(Stored records)
########################################
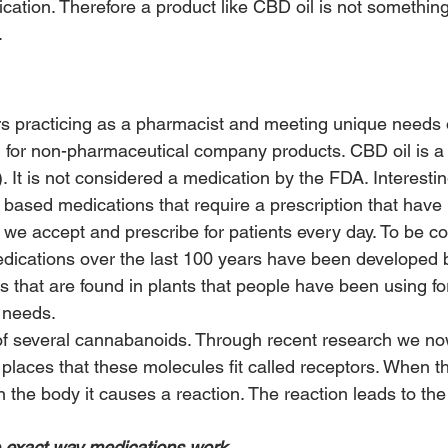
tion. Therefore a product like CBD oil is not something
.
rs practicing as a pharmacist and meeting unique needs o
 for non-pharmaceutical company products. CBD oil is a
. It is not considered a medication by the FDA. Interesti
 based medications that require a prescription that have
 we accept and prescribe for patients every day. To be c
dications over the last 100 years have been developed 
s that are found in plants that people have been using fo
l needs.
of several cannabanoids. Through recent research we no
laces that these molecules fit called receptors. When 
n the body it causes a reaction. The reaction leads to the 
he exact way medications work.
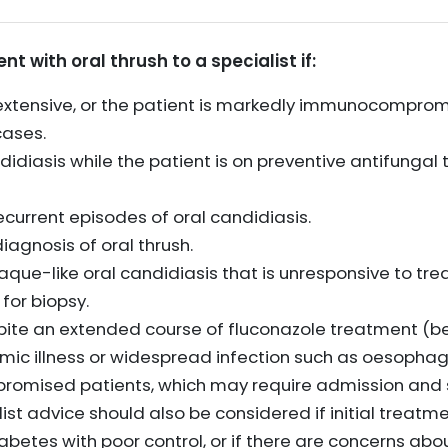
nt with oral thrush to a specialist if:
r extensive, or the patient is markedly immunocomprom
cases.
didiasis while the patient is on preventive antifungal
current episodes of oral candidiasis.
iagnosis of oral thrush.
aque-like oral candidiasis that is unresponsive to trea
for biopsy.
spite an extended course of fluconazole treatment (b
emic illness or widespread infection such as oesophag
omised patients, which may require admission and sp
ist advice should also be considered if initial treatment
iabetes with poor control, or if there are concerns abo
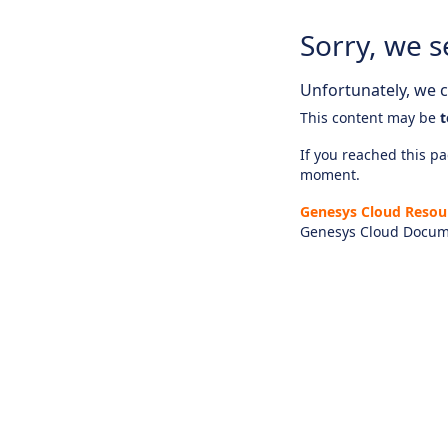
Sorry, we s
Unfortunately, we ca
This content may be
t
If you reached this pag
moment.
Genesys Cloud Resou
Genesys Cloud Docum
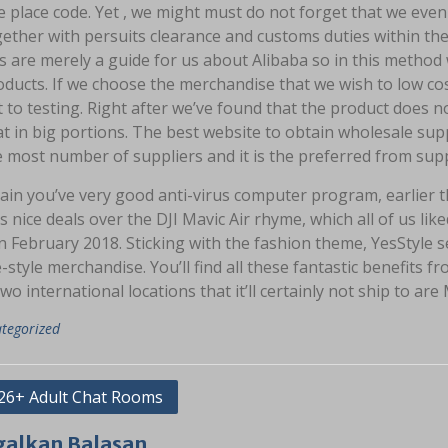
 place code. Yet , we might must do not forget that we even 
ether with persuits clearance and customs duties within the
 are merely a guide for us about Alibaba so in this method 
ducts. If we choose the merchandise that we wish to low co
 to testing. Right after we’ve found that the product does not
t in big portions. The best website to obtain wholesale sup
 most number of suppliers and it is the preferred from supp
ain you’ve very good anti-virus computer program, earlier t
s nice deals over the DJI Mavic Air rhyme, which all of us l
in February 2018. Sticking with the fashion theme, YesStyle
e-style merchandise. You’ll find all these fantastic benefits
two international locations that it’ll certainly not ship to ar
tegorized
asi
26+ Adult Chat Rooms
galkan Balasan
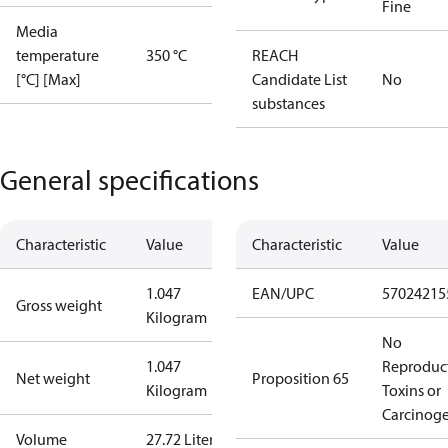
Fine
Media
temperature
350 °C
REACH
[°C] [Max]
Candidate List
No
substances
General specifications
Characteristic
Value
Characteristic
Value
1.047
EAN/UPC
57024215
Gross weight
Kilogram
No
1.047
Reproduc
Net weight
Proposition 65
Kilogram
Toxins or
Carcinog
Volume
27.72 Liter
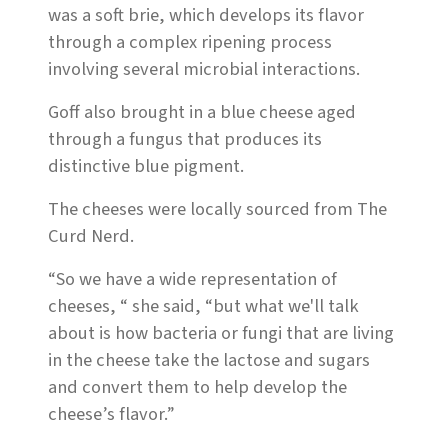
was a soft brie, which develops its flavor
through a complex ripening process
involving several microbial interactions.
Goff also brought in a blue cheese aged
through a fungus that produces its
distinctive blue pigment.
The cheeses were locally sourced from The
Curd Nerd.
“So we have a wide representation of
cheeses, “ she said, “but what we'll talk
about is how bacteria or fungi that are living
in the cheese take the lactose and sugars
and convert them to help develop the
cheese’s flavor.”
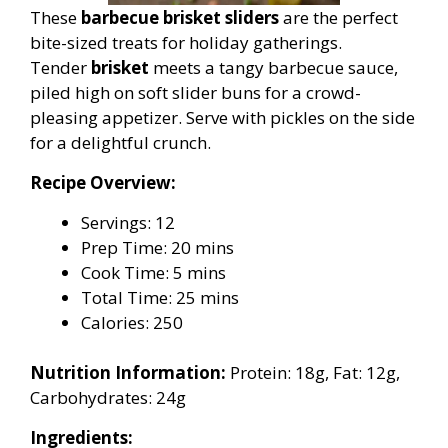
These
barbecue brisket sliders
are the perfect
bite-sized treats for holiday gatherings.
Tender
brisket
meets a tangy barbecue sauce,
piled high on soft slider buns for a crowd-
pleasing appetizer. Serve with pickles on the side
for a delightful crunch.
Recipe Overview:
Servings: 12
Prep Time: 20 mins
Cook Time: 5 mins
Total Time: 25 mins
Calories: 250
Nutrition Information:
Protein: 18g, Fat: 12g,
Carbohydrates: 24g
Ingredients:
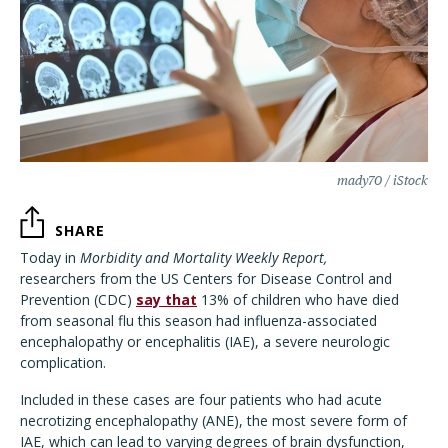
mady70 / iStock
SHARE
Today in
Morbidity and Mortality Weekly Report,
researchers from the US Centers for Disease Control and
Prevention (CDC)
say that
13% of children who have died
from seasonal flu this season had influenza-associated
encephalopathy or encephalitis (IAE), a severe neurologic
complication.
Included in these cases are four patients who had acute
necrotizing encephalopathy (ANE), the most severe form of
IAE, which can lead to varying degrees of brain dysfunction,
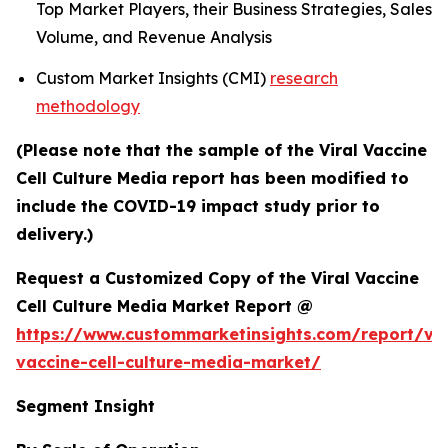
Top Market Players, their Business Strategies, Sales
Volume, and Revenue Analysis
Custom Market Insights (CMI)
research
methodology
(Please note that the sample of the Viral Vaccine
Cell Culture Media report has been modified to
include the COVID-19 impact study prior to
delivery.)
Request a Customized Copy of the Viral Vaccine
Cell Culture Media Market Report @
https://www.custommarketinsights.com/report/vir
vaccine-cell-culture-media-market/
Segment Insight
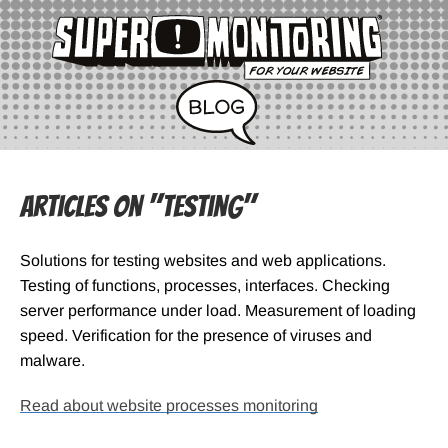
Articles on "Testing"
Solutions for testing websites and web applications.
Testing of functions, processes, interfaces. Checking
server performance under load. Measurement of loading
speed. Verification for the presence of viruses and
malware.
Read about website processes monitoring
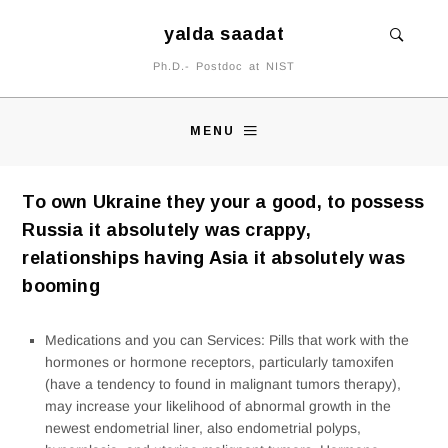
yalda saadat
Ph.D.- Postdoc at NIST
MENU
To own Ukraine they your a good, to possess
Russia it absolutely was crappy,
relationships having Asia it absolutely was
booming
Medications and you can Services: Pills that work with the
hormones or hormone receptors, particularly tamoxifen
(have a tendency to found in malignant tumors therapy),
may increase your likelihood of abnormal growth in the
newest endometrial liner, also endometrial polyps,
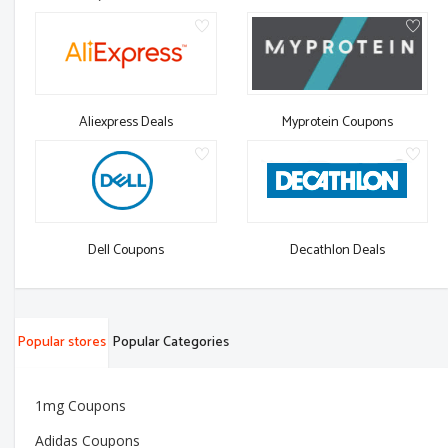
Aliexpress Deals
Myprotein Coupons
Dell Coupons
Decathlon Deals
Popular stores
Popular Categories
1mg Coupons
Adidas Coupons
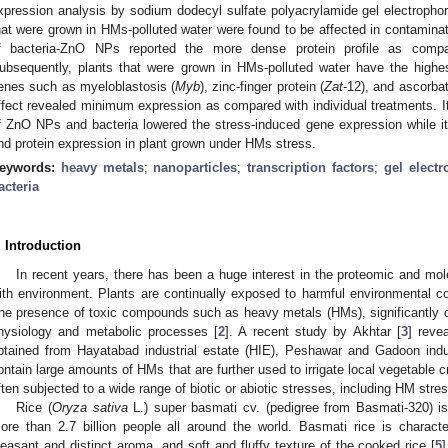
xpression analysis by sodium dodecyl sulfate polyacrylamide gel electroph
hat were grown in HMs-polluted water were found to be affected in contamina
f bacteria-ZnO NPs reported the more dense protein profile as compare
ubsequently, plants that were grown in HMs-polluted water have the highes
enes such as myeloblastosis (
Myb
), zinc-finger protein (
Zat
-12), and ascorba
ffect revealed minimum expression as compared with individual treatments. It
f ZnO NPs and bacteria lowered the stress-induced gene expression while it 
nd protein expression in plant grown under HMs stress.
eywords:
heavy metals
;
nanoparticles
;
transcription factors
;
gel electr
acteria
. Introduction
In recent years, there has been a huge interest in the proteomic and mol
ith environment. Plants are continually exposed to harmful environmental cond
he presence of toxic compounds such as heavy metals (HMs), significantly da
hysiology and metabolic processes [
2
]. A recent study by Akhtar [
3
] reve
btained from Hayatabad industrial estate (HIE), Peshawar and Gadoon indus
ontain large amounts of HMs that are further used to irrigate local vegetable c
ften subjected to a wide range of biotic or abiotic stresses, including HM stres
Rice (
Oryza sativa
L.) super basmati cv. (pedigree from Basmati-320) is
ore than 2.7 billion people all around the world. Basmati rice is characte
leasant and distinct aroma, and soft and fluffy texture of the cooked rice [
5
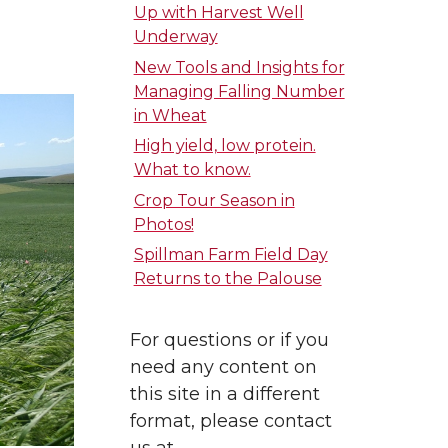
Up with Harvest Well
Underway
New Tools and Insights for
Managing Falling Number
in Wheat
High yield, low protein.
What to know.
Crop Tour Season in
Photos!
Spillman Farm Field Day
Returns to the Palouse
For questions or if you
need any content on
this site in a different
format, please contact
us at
########################################
◆ **Work instructions**:
All that is wanted is the lines above between the one containing "r extensive, or" and the one containing "what we'll talk", inclusive, restated word for word, with pictures omitted.

◆ **Answer box**:
r extensive, or the patient is markedly immunocomprom
cases.
didiasis while the patient is on preventive antifungal
current episodes of oral candidiasis.
iagnosis of oral thrush.
aque-like oral candidiasis that is unresponsive to trea
for biopsy.
spite an extended course of fluconazole treatment (b
emic illness or widespread infection such as oesophag
omised patients, which may require admission and sp
ist advice should also be considered if initial treatment
iabetes with poor control, or if there are concerns abo
Sorry, we s
Unfortunately, we ca
This content may be
t
If you reached this pag
moment.
Genesys Cloud Resou
Genesys Cloud Docum
 place code. Yet , we might must do not forget that we even 
ether with persuits clearance and customs duties within the
 are merely a guide for us about Alibaba so in this method 
ducts. If we choose the merchandise that we wish to low co
 to testing. Right after we’ve found that the product does not
t in big portions. The best website to obtain wholesale sup
 most number of suppliers and it is the preferred from supp
ain you’ve very good anti-virus computer program, earlier t
s nice deals over the DJI Mavic Air rhyme, which all of us l
in February 2018. Sticking with the fashion theme, YesStyle
e-style merchandise. You’ll find all these fantastic benefits
two international locations that it’ll certainly not ship to ar
tegorized
asi
26+ Adult Chat Rooms
galkan Balasan
Fine
Media
temperature
350 °C
REACH
[°C] [Max]
Candidate List
No
substances
General specifications
Characteristic
Value
Characteristic
Value
1.047
EAN/UPC
57024215
Gross weight
Kilogram
No
1.047
Reproduc
Net weight
Proposition 65
Kilogram
Toxins or
Carcinog
Volume
27.72 Liter
was a soft brie, which develops its flavor
through a complex ripening process
involving several microbial interactions.
Goff also brought in a blue cheese aged
through a fungus that produces its
distinctive blue pigment.
The cheeses were locally sourced from The
Curd Nerd.
“So we have a wide representation of
cheeses, “ she said, “but what we'll talk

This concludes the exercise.